KNN weighted reduced universum twin SVM for class imbalance learning

Abstract

In real world problems, imbalance of data samples poses major challenge for the classification problems as the data samples of a particular class are dominating. Problems like fault and disease detection involve imbalance data and hence need attention to avoid the bias towards a particular class. The classification models like support vector machines (SVM) get biased to majority class samples and hence results in misclassification of the minority class samples. SVM suffers as no prior information related to the data is involved in the generation of hyperplanes. Also, local information of the neighbourhood is ignored in SVM samples and thus treats each sample equally for generating the hyperplanes. However, the data points may be contaminated and may mislead the generation of hyperplanes. Inspired by the idea of prior data information and local neighbourhood information, we propose K-nearest neighbour based weighted reduced universum twin SVM for class imbalance learning (KWRUTSVM-CIL).
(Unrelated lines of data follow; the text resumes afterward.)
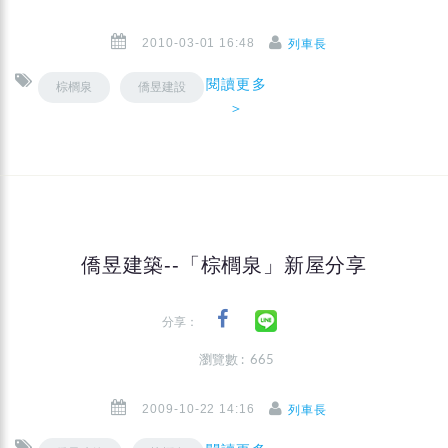
2010-03-01 16:48
列車長
閱讀更多
棕櫚泉
僑昱建設
＞
僑昱建築--「棕櫚泉」新屋分享
分享：
瀏覽數 : 665
2009-10-22 14:16
列車長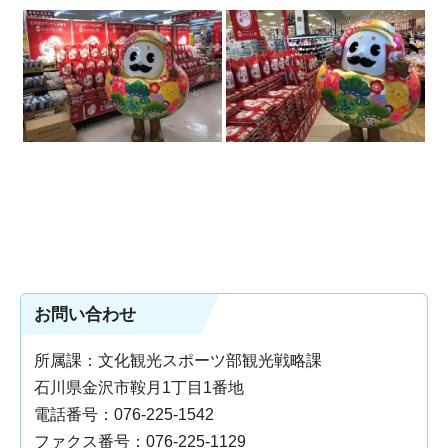
お問い合わせ
所属課：文化観光スポーツ部観光戦略課
石川県金沢市鞍月1丁目1番地
電話番号：076-225-1542
ファクス番号：076-225-1129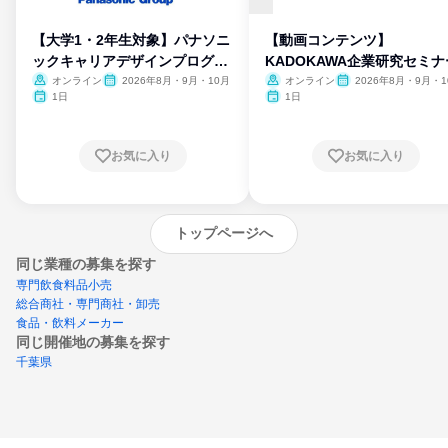
【大学1・2年生対象】パナソニ
【動画コンテンツ】
ックキャリアデザインプログラ
KADOKAWA企業研究セミナ
ム
オンライン
2026年8月・9月・10月
オンライン
2026年8月・9月・1
月・11月・12月
1日
1日
お気に入り
お気に入り
トップページへ
同じ業種の募集を探す
専門飲食料品小売
総合商社・専門商社・卸売
食品・飲料メーカー
同じ開催地の募集を探す
千葉県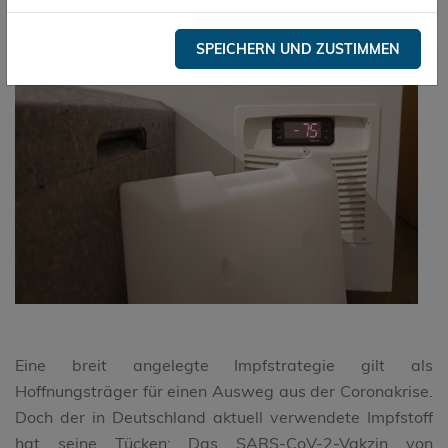
SPEICHERN UND ZUSTIMMEN
Eine breit angelegte Impfstrategie gilt als
Hoffnungsträger für einen Ausweg aus der Coronakrise.
Doch der in Deutschland aktuell verwendete Impfstoff
hat seine Tücken: Das SARS-CoV-2-Vakzin von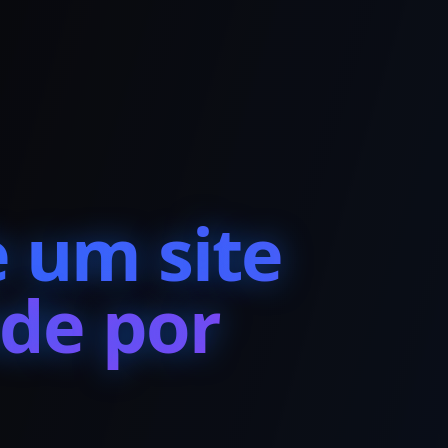
 um site
nde por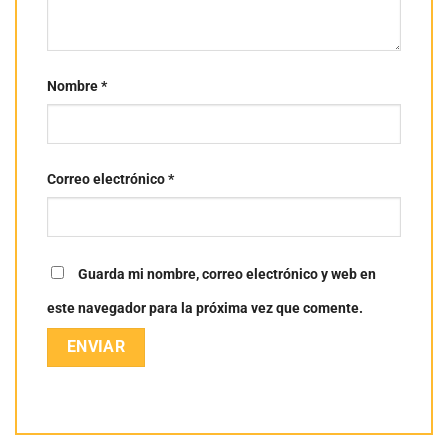
Nombre
*
Correo electrónico
*
Guarda mi nombre, correo electrónico y web en
este navegador para la próxima vez que comente.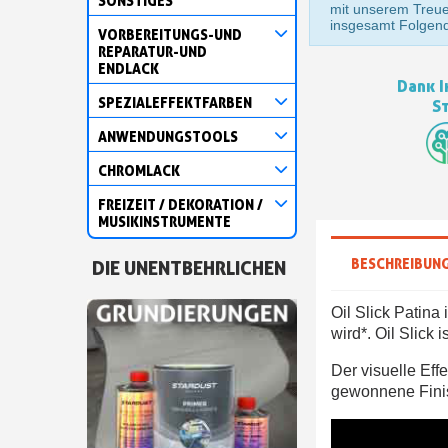
SONSTIGES
mit unserem Treu
insgesamt Folgen
VORBEREITUNGS-UND
REPARATUR-UND
ENDLACK
Dank I
SPEZIALEFFEKTFARBEN
S
ANWENDUNGSTOOLS
CHROMLACK
FREIZEIT / DEKORATION /
MUSIKINSTRUMENTE
BESCHREIBUN
DIE UNENTBEHRLICHEN
Oil Slick Patina
wird*. Oil Slick 
Der visuelle Eff
gewonnene Finis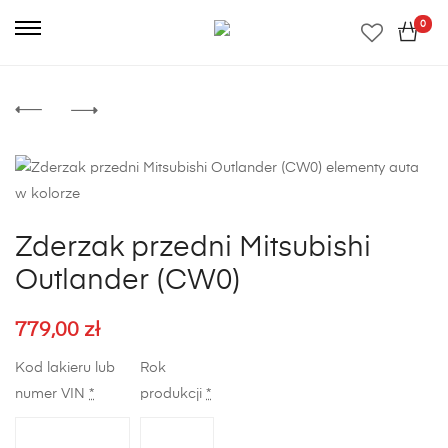
0
Zderzak przedni Mitsubishi
Outlander (CW0)
779,00
zł
Kod lakieru lub
Rok
numer VIN
*
produkcji
*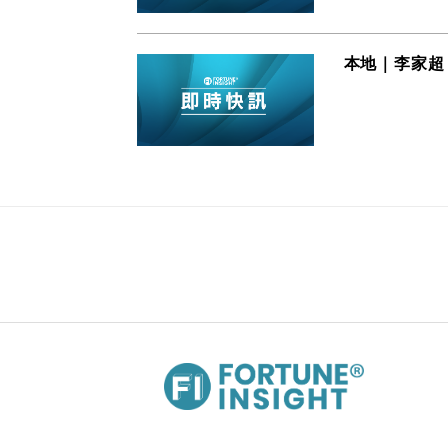
本地｜李家超
04/09/2024 13:17
財經｜三星據報裁減中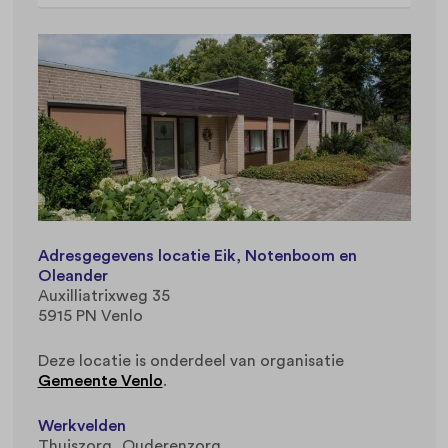
Adresgegevens locatie Eik, Notenboom en
Oleander
Auxilliatrixweg 35
5915 PN Venlo
Deze locatie is onderdeel van organisatie
Gemeente Venlo
.
Werkvelden
Thuiszorg
Ouderenzorg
The proposed KWRUTSVM-CIL embodies the local neighbourhood information and uses universum data to balance the classes in class imbalance problems. Local neighbourhood information is incorporated via weight matrix in the objective function. In proposed KWRUTSVM-CIL model, weight vectors are used in the corresponding constraints of the objective functions to exploit the interclass information. The oversampling and undersampling approaches are followed to balance the data in class imbalance problems. Universum data gives prior information of the data. Twin SVM, universum twin SVM, and reduced universum twin SVM for class imbalance implement empirical risk minimization principle and thus may lead to overfitting. However, the proposed KWRUTSVM-CIL model embodies regularization term to maximize the margin and implement the structural risk minimization principle which is the marrow of statistical learning and overcomes the issues of overfitting. Experimental results and the statistical analysis signify that the generalization ability of proposed KWRUTSVM-CIL model is superior in comparison to other twin SVM based models. As an application, we use the proposed KWRUTSVM-CIL model for the diagnosis of Alzheimer’s disease and breast cancer disease. The proposed KWRUTSVM-CIL model showed better generalization performance compared to other twin SVM based models in biomedical datasets.